**THE PROBLEM**. Write out, word for word, the portion of the grappling-rules discussion below between "I get your intent, but" and "just a chapter.", inclusive.

The one-armed grappling though...yeah that's maybe uniquely silly and deserves to be ridiculed.

In a system that is so very abstract as DnD, more realistic wrestling rules aren’t really going to work.
 


I was noodling about this this morning and I wonder if a slightly different definition might not work. For me, a "working" system means that the system is reliable. In other words, I, as player or GM, can be fairly confident that in any given, fairly normal situation in the game, the rules of the game will cover the resolution.
Hm, I like the reliability angle. Gonna steal it, it pretty much sums up my requirements.
 

In a system that is so very abstract as DnD, more realistic wrestling rules aren’t really going to work.
Doesn’t address the total suckiness of the rules that are there, especially the goofy one-armed bit.

In other words, who cares if the grapple rules are relatively short, as you noted, if they’re bad, and actually in two different places in the book?
 

Doesn’t address the total suckiness of the rules that are there, especially the goofy one-armed bit.

In other words, who cares if the grapple rules are relatively short, as you noted, if they’re bad, and actually in two different places in the book?

The problem being that you are calling these bad because they don’t fit your preferences. For me, they’re perfectly fine.

But I was not really concerned mmenting on whether The rules were good or bad. I was pointing out an example of how getting rules that are more intuitive are simpler to run at the table and that’s what people mean when they talk about the rules “getting out of the way”
 

The problem being that you are calling these bad because they don’t fit your preferences. For me, they’re perfectly fine.

But I was not really concerned mmenting on whether The rules were good or bad. I was pointing out an example of how getting rules that are more intuitive are simpler to run at the table and that’s what people mean when they talk about the rules “getting out of the way”

I get your intent, but you picked an example where the rules getting out the way mean having to go check the grappled condition, in a different part of the book, with no page reference, just a chapter.

**INFORMATION PROVIDED**.

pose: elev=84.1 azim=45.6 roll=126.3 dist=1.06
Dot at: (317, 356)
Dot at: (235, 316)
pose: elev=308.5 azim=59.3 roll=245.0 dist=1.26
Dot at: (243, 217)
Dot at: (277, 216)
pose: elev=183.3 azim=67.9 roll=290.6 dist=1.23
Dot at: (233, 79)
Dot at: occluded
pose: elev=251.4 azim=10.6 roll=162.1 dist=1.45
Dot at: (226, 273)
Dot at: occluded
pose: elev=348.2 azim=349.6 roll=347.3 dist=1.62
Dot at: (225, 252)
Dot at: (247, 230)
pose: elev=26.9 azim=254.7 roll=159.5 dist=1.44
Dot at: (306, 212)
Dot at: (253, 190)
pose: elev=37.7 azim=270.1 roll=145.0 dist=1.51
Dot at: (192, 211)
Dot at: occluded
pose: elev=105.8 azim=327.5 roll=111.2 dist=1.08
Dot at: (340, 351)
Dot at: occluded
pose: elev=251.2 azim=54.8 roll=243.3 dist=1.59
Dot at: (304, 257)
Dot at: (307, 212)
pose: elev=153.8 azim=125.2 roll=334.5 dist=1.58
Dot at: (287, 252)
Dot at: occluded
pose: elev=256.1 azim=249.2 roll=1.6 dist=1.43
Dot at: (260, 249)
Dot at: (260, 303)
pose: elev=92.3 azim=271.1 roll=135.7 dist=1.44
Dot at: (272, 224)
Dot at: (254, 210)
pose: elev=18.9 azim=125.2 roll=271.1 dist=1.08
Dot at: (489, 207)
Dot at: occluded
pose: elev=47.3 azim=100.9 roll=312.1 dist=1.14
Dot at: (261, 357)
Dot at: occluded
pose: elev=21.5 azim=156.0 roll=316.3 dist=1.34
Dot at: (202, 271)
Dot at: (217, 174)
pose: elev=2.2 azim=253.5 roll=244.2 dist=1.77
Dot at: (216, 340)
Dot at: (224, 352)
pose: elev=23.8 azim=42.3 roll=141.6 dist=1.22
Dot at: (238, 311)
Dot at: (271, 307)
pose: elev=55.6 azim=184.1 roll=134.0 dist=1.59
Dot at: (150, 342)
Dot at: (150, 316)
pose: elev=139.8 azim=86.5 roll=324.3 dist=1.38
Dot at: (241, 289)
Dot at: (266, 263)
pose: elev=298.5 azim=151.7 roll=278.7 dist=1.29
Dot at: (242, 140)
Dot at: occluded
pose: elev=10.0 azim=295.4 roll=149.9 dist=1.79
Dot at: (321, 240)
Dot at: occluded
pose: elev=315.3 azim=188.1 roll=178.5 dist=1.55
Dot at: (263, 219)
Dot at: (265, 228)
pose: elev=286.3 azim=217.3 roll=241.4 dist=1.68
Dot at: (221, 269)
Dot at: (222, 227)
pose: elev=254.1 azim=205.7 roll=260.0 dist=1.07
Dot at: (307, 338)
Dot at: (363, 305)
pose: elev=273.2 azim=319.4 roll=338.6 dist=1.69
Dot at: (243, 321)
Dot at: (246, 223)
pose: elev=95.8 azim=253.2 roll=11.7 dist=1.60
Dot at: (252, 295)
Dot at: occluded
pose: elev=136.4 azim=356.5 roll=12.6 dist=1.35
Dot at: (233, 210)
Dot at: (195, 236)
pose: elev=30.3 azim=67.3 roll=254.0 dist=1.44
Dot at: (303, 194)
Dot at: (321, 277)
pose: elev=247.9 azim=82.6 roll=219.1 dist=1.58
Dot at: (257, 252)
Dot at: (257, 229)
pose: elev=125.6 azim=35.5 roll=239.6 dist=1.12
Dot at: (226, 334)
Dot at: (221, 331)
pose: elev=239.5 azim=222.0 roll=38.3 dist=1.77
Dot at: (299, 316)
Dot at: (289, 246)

**ANSWER TO THIS PROBLEM**.
I get your intent, but you picked an example where the rules getting out the way mean having to go check the grappled condition, in a different part of the book, with no page reference, just a chapter.